• What you need to do
(a) Using the Emigrant Lake text, answer these:
(i) Which two old highways does the writer watch disappear into the lake?
(ii) In what year was Juanita Howell Mayfield's typed history of the area written?
(iii) Who were the first white women in the south end of the Bear Creek Valley?
(b) Print the passage of the Emigrant Lake text that starts with "History Submerged Beneath" and goes on through "the Siskiyou Summit.".

• Text section
- - -
History Submerged Beneath Emigrant Lake

by

Lance K. Pugh

 

 

It was a hot summer’s day as I sat in the shade of an apple tree inside the Hill Cemetery, overlooking a half-full Emigrant Lake, located a few miles East of Ashland, Oregon. With my back against the tree for support, I lifted my binoculars and could see where the Old Siskiyou Highway came down and disappeared into the lake. Off to my left I espied how the Old Greensprings Highway dropped and dipped into the waters in a similar fashion. Knowing that the road to Ashland used to pass through what is now an earthen dam constructed in the early 60’s, I could come quite close to triangulating the location of the now submerged Klamath Junction which, until the expansion of the lake, was the hub for travel to Ashland, Klamath Falls and the Siskiyou Summit.

Having recently read the 1951 typed history of the area as obtained both orally and through an old newspaper clipping by Juanita Howell Mayfield, along with her hand-drawn map of the structures that made up Klamath Junction, I set down my binoculars and closed my eyes. My mind slowly sank under the waters as I entered a world separated by both time and water, there to soak up the richness of our heritage as passed down from the original pioneers who saw the value of such a strategic and productive land. My thoughts swam like bass over, around, through the murky mix as those long-deceased beckoned, and lured me to share what were once their vibrant lives.

The first white women in the south end of the Bear Creek Valley were Elizabeth Fine Hill and her daughters Martha, Mary and Ann. Headed up by father Issac and brother Cicero, they settled on a Donation Land Claim which is now under Emigrant Lake.
- - -
• Data under study
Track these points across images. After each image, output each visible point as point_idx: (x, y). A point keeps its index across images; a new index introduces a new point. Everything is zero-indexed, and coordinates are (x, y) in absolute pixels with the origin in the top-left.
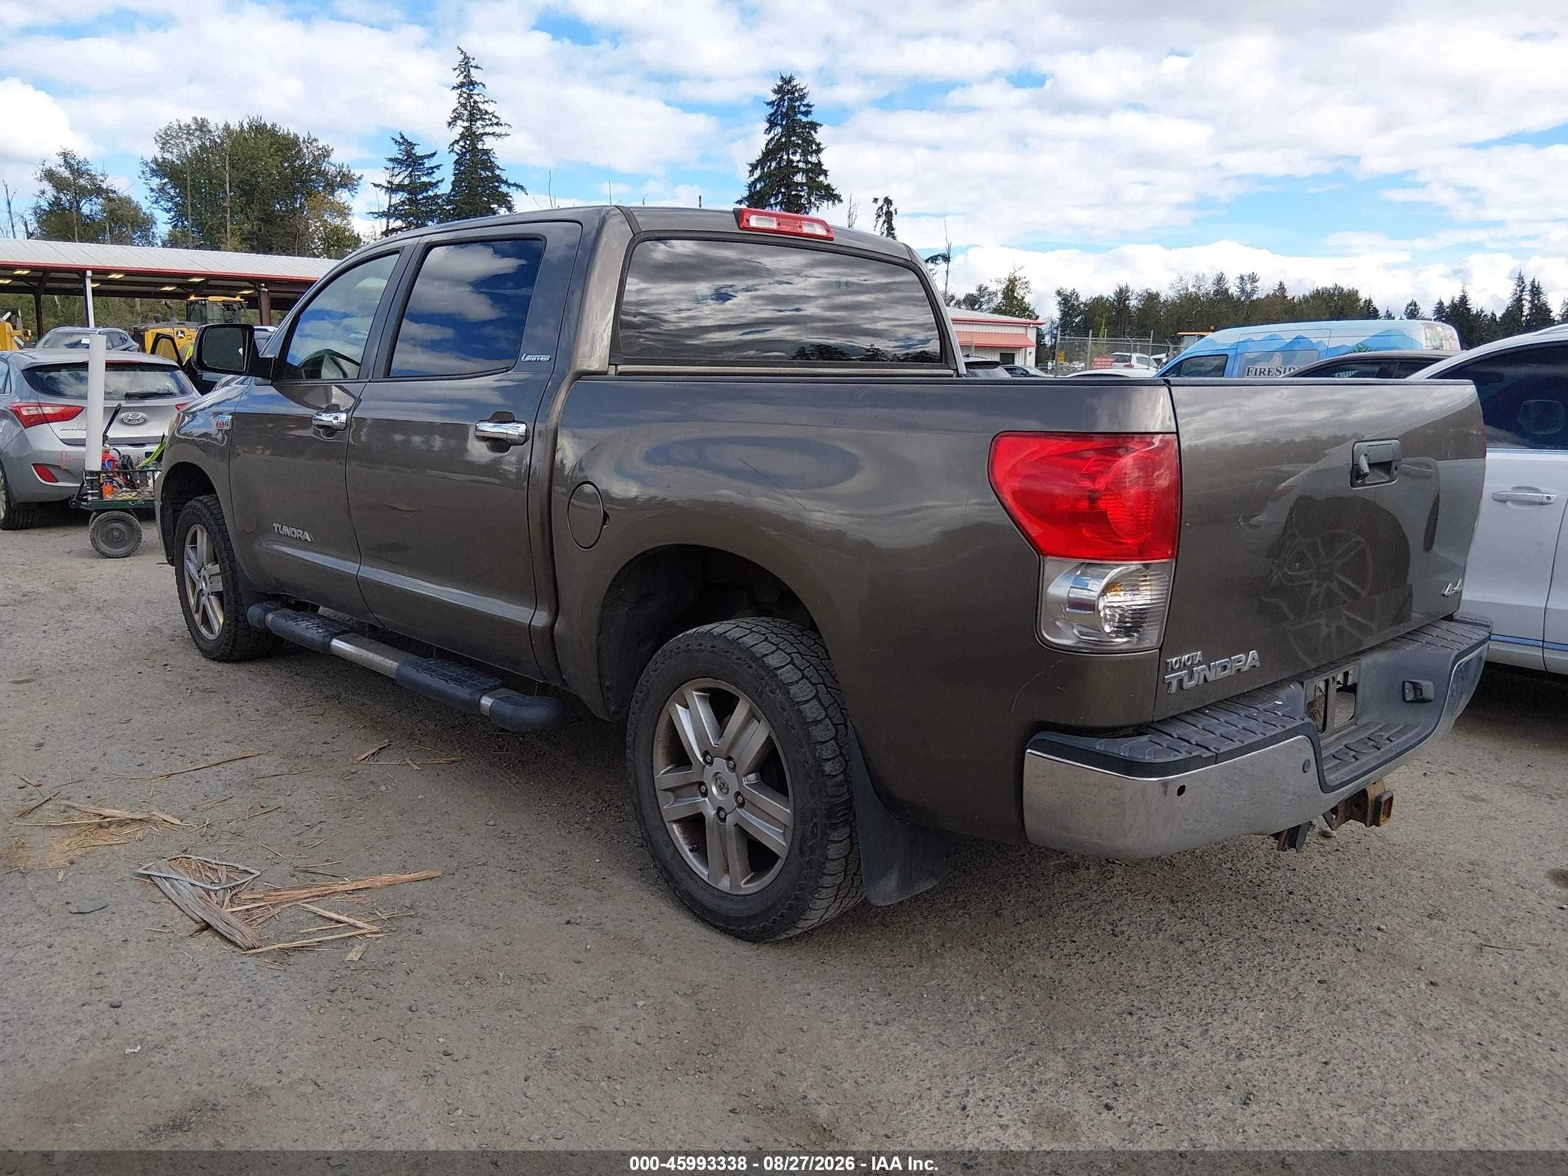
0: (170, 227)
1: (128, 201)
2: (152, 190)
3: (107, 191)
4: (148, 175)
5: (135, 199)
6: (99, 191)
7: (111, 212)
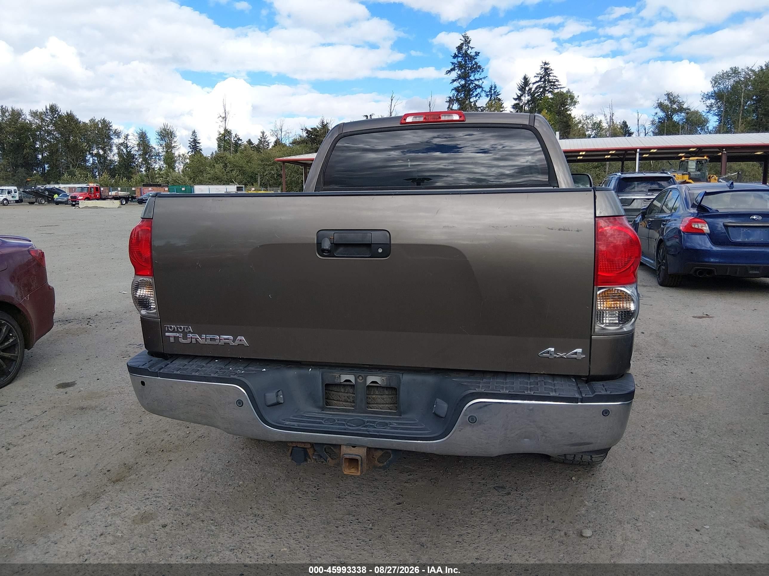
0: (717, 123)
1: (697, 112)
2: (707, 106)
3: (685, 109)
4: (704, 99)
5: (700, 111)
6: (681, 109)
7: (687, 119)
- - -
• Solved tasks
(a)
(i) The Old Siskiyou Highway and the Old Greensprings Highway.
(ii) 1951.
(iii) Elizabeth Fine Hill and her daughters Martha, Mary and Ann.

(b)
History Submerged Beneath Emigrant Lake

by

Lance K. Pugh

 

 

It was a hot summer’s day as I sat in the shade of an apple tree inside the Hill Cemetery, overlooking a half-full Emigrant Lake, located a few miles East of Ashland, Oregon. With my back against the tree for support, I lifted my binoculars and could see where the Old Siskiyou Highway came down and disappeared into the lake. Off to my left I espied how the Old Greensprings Highway dropped and dipped into the waters in a similar fashion. Knowing that the road to Ashland used to pass through what is now an earthen dam constructed in the early 60’s, I could come quite close to triangulating the location of the now submerged Klamath Junction which, until the expansion of the lake, was the hub for travel to Ashland, Klamath Falls and the Siskiyou Summit.